(Excerpt to read)

The Hobbit for all accounts is rated as a good book. its a prequel of sorts. As book its better than the movie (there are parts of the animated hobbit movie i enjoy more than the movie). Its not Tolkiens fault its jacksons

i enjoyed Rogue 1 a lot knowing that clearly someone survived to get the plans. The last scenes are better than anything that the most recent star wars movies have made

i enjoyed the rebels/bad batch cartoon-technically prequels . in many ways they did a better job portraying Anakin than the prequel movies

Rise of the planet of the apes-i enjoyed these prequels.
xmen first class-prequels and i think better than the originals

the good the bad and the ugly-a little before my time but this a prequel and is the best of the 3 movies of the spaghetti westerns. these 3 movies are some of the better movies made with the same actors playing different villians in each. Clint Eastwood knows how to make a good movie
 

payn

He'll flip ya...Flip ya for real...
the good the bad and the ugly-a little before my time but this a prequel and is the best of the 3 movies of the spaghetti westerns. these 3 movies are some of the better movies made with the same actors playing different villians in each. Clint Eastwood knows how to make a good movie
Actually, Leone had no intention of the Man with no Name movies actually being connected at all. Independent stories that used a lot of the same actors.

(End Excerpt to read)

Tasks to perform:
1. Answer these questions about the forum discussion of prequels.
(a) Whose fault does the first poster say the Hobbit's shortcomings are?
(b) Which cartoons does the first poster say portrayed Anakin better than the prequel movies?
(c) According to the reply, what did Leone intend for the Man with No Name movies?
2. Resume the forum discussion of prequels from the point where it stops.
The records that come after this discussion are from a separate source.

(Excerpted data)

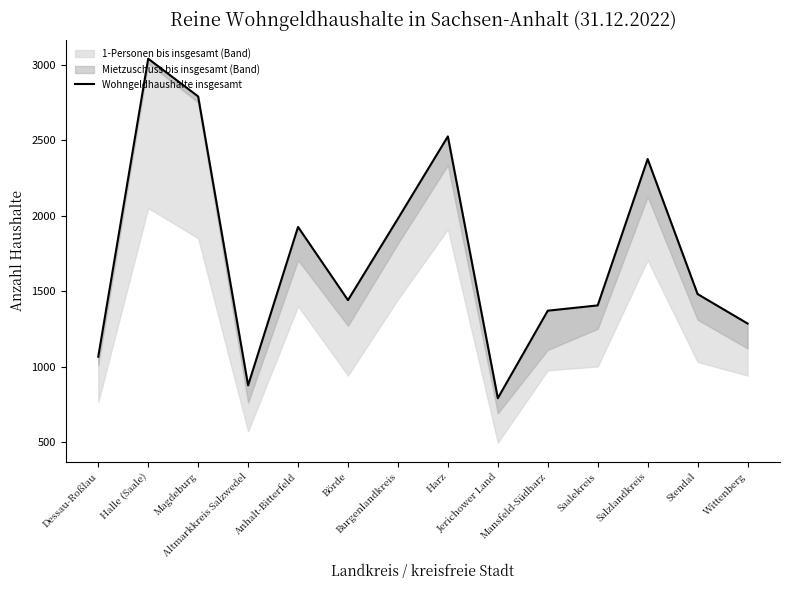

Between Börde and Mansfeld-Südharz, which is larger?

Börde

(End Excerpted data)
(Excerpted data)

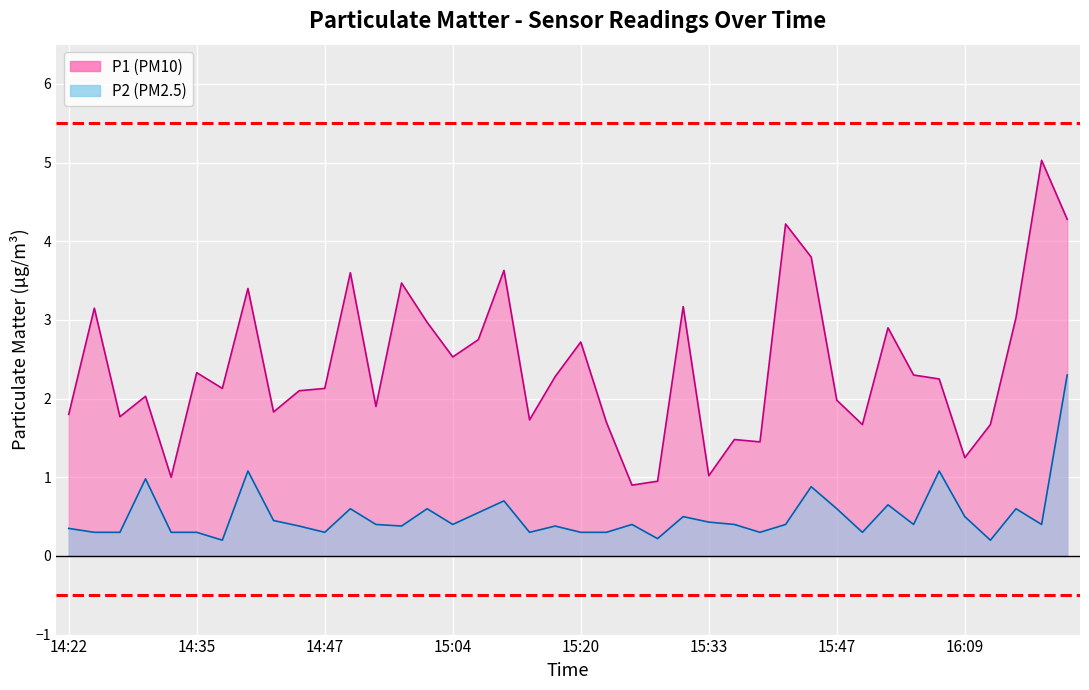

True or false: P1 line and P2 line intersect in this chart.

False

(End Excerpted data)
(Excerpted data)

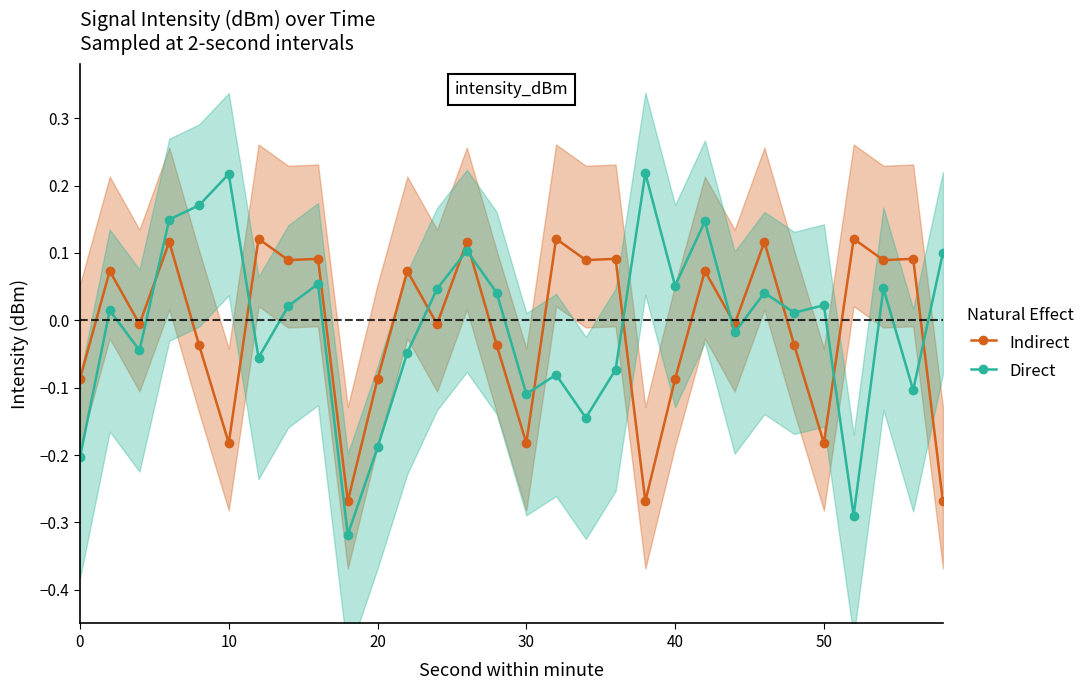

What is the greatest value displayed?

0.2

(End Excerpted data)

Answers to this exercise:
1.
(a) Jackson's, not Tolkien's.
(b) The Rebels and Bad Batch cartoons.
(c) He had no intention of connecting them at all. They were independent stories that used many of the same actors.

2.
 

Red Dragon
...
Wicked

Since someone already did the "Um, actually..." about The Hobbit, I'll do it for these two as well. Red Dragon was published as a book before Silence of the Lambs, and was also the first movie (Manhunter). Hannibal Rising is a true prequel. As for Wicked, it's an alternate timeline. The period it covers already existed in other Oz novels. That being said, on to the real topic.

IMNSHO, the #1 problem with prequels is character arcs. It's almost impossible to have a meaningful arc for a character in a prequel if that character has another meaningful arc in the original product. A prequel arc either tells a story we already know, or contradicts things we know about the character.

The character arc of Han is what I hate about Solo. In the original trilogy, Han was a tough, seasoned smuggler who internally battled with his rough exterior but eventually showed his heart of gold when it mattered most. He had meaningful character definition as a "tough guy" from the outset, and developed well over time. But if you watch the prequel, he spent his whole life as a well meaning loser who could never catch a break and always followed his heart. That kinda destroys anything meaningful about his turn to good at the end of ANH (or other developement in ESB, RotJ, etc.). And it means the "tough guy" we met in Mos Eisley (and ESB, etc), never really existed. Conversely, in Rogue One we're allowed to have a meaningful arc for Jyn Erso and Cassian Andor, because we've never met them before and we don't have to dovetail their story into the original trilogy. Their story is allowed to stand alone, and it works.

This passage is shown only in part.